A healthy pregnant patient was referred to the Colorado Fetal Care Center at 32 weeks’ gestation with fetal hydrops and a complex fetal arrhythmia with tachycardia and bradycardia. To determine the differential diagnosis in the fetus, the team tested for anti-Ro/SSA antibody–mediated fetal cardiac disease and LQTS, reviewed family history, evaluated the parents’ electrocardiograms and performed a fetal echocardiogram. The family history was negative for inherited arrhythmia syndrome symptoms and the echocardiograms were normal. The fetal echocardiogram indicated a pathogenic LQTS variant, suggesting torsades de pointes (a life-threatening abnormal heart rhythm), atrioventricular block and sinus bradycardia.

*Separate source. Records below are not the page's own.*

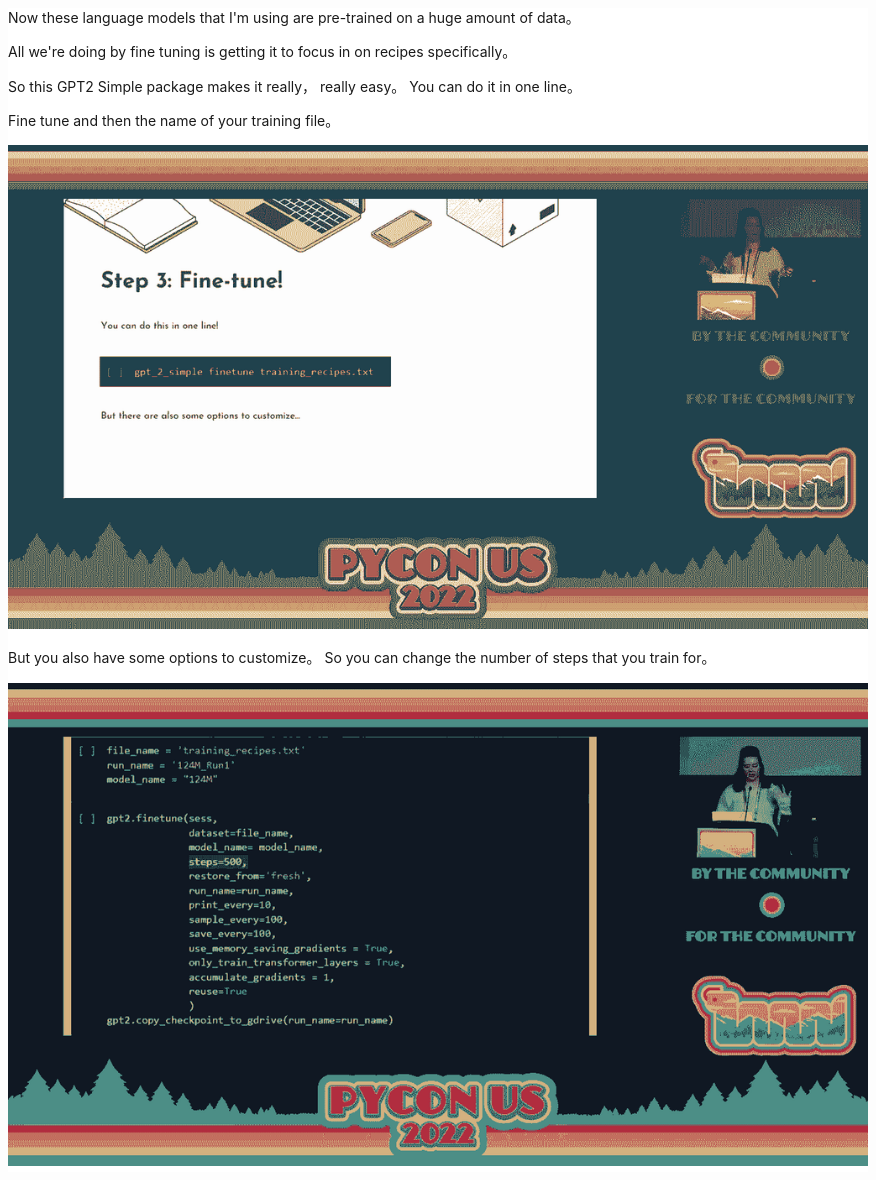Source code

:  Now these language models that I'm using are pre-trained on a huge amount of data。

 All we're doing by fine tuning is getting it to focus in on recipes specifically。

 So this GPT2 Simple package makes it really， really easy。 You can do it in one line。

 Fine tune and then the name of your training file。



![](img/7166498fe6a53e554ff5f6b4e42bc599_36.png)

 But you also have some options to customize。 So you can change the number of steps that you train for。



![](img/7166498fe6a53e554ff5f6b4e42bc599_38.png)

The patient was admitted and managed by a cardio-obstetrical team of maternal-fetal medicine specialists, fetal cardiologists, geneticist/genetic counselor, a pharmacologist and a pharmacogeneticist. Pharmacogenomic testing evaluated the mother’s blood for anticipated transplacental LQTS medications and a cardiac arrhythmia panel and pharmacogenomic testing was performed on amniotic fluid. While awaiting pharmacogenetic results, the pregnant patient was given intravenous magnesium sulfate for suspected fetal LQTS, restoring sinus rhythm within 24 hours, and low doses of short-acting propranolol and mexiletine. The fetus was determined to be at risk for poor outcomes from proarrhythmic drug toxicities and in utero demise from the underlying LQTS and was also found to harbor a de novo KCNH2 mutation (a LQTS gene).

After five weeks of treatment, a female infant was delivered at term in sinus rhythm. An electrocardiogram performed 10 days after birth found an intermittent accelerated idioventricular rhythm with a left bundle branch morphology and a normal QRS axis. The team ultimately decided to place an internal cardiac defibrillator when the patient was 3 months old, and she was soon discharged home with continued propranolol and mexiletine.

Clinical implications

The multidisciplinary team approach optimizes care by integrating expertise in conception planning, pregnancy and peripartum management. Regular meetings with the patient and care team help develop tailored strategies, improving outcomes for mother and fetus. The genetic specialist guides prenatal genetic testing, offering insights into recurrence risks in future pregnancies. Pharmacologists and pharmacogeneticists ensure precise dosing of transplacental medications, minimizing toxicities considering maternal and fetal pharmacogenomic status. In utero application of pharmacogenomics enhances drug efficacy and safety, crucial since fetal drug toxicity remains undetectable through conventional monitoring methods like ultrasound or fetal heart rate assessment.

The team is creating an in vitro model to assess the efficacy of various treatments based on these prenatally-obtained samples. Their goal is to utilize the model to first trial new medications when the need arises.